General Principles: Behavioral Finance Flashcards
What is Heuristics?
Experiences and biases that can facilitate problem-solving and probability judgements. These strategies are generalizations or rules of thumb, but they often result in irrational or inaccurate conclusions
What is financial infidelity?
When one partner, typically a spouse, lies to the other about debts, credit cards, keeps money in a secret account, hides purchases and otherwise hides or lies about money.
What is anchoring?
Tendency of investors to become attached to a specific price as the fair value of a holding
What is attachment bias?
Holding onto an investment for emotional reasons rather than considering more practical applications for inheritance
What is endowment bias?
An emotional bias that causes individuals to value an owned object higher, often irrationally, that its real market value.
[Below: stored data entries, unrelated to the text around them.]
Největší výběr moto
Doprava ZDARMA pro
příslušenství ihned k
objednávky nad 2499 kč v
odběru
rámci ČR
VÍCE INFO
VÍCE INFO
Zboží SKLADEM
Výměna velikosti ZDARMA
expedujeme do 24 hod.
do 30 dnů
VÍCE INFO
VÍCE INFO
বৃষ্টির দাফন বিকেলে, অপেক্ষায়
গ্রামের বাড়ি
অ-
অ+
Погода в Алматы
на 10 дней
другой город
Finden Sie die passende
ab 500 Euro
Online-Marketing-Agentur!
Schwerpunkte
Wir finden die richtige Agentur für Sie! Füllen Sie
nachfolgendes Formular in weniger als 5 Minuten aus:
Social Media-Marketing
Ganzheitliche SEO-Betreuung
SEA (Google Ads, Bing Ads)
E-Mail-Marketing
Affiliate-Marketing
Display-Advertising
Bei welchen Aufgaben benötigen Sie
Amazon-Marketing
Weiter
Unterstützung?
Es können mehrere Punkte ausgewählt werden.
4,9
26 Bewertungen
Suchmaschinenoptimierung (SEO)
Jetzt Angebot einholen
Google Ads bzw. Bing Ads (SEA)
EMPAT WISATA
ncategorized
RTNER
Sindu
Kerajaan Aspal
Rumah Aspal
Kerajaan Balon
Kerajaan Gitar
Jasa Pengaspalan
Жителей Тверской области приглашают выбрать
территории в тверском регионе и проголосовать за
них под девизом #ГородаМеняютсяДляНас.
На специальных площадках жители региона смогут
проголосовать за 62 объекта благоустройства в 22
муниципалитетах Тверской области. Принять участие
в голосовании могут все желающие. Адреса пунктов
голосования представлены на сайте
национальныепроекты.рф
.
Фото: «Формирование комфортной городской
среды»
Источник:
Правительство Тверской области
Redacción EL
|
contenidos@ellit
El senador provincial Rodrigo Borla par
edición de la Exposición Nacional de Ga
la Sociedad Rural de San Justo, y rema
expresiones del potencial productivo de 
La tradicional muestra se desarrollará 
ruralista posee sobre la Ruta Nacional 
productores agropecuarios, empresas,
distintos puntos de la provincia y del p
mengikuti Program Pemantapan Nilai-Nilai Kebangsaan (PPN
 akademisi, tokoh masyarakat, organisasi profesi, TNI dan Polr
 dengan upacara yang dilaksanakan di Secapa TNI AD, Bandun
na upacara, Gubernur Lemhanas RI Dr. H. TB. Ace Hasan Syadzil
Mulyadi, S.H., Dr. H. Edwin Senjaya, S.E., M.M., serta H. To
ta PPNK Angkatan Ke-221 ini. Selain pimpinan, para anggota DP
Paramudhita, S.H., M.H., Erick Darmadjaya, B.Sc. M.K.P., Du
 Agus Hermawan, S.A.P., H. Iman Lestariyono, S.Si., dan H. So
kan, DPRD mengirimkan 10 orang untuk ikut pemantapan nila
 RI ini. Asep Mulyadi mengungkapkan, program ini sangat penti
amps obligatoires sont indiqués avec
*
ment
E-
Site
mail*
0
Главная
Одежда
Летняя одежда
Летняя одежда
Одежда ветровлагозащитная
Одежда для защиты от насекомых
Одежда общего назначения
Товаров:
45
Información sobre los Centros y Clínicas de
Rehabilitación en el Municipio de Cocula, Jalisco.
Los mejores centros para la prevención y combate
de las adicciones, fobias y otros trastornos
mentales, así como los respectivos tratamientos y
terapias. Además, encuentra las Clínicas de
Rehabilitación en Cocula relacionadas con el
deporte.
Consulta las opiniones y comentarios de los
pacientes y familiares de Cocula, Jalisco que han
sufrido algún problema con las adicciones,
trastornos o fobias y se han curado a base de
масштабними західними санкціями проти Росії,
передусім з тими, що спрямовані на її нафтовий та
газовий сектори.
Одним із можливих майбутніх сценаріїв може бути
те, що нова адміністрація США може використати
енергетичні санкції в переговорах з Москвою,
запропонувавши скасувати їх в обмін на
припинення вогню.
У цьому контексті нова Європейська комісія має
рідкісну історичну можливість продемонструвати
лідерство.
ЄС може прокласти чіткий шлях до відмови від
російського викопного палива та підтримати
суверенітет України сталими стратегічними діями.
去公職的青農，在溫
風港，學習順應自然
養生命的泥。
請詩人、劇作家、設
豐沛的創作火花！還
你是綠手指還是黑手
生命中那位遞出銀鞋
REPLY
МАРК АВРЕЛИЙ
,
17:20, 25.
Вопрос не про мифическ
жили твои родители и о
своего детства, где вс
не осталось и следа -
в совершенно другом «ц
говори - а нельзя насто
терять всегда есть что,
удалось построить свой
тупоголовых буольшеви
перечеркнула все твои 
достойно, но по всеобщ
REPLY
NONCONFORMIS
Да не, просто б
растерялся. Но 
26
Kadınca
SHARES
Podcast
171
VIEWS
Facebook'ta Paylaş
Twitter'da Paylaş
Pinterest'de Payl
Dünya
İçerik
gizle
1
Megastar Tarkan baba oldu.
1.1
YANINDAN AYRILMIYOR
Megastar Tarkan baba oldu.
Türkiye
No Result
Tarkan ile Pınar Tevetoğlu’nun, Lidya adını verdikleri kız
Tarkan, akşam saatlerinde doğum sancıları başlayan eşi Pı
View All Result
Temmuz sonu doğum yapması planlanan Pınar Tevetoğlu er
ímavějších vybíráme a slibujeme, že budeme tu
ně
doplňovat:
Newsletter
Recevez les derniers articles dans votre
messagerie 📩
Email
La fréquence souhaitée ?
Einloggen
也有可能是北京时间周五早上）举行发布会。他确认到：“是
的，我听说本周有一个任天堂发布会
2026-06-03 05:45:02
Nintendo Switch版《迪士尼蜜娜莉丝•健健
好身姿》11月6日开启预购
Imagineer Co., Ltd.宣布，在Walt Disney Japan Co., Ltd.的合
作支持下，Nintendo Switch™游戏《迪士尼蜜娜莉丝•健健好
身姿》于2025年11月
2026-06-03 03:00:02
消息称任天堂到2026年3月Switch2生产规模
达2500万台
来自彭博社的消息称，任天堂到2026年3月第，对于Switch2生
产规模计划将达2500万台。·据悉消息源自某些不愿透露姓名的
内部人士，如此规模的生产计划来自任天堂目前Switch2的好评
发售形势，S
What is financial enmeshment bias?
When the finances of parents and children are inappropriately commingled or when parents involve their children in adult financial matters before the children are cognitively and emotionally ready to cope with the information.
What is cognitive dissonance?
The challenge of reconciling two opposing beliefs
What is confirmation bias?
The natural human tendency to accept any information that confirms our preconceived position or opinion and to disregard any information that does not support that notion
What are diversification errors?
Investors tend to diversify evenly across whatever options are presented to them
What is fear of regret?
The tendency to take no action rather than risk making the wrong one
What is gambler’s fallacy?
An individual erroneously believes that the onset of a certain random event is likely to happen following an event or a series of events
What is herd behavior?
The tendency for individuals to mimic the actions of a larger group
What is hindsight bias?
20/20 vision when we look at a past event and think we understand it, when in reality we probably do not and causes overconfidence
What is inappropriate extrapolation?
The tendency to look at recent events (or market performance) and assume that those events or conditions will continue indefinitely
What is analysis paralysis?
An individual/couple overanalyzing a situation and can cause decision making to become paralyzed, meaning that no solution or course of action is decided upon. The situation may be deemed as too complicated and a decision is never made due to the fear that a potentially larger problem may arise.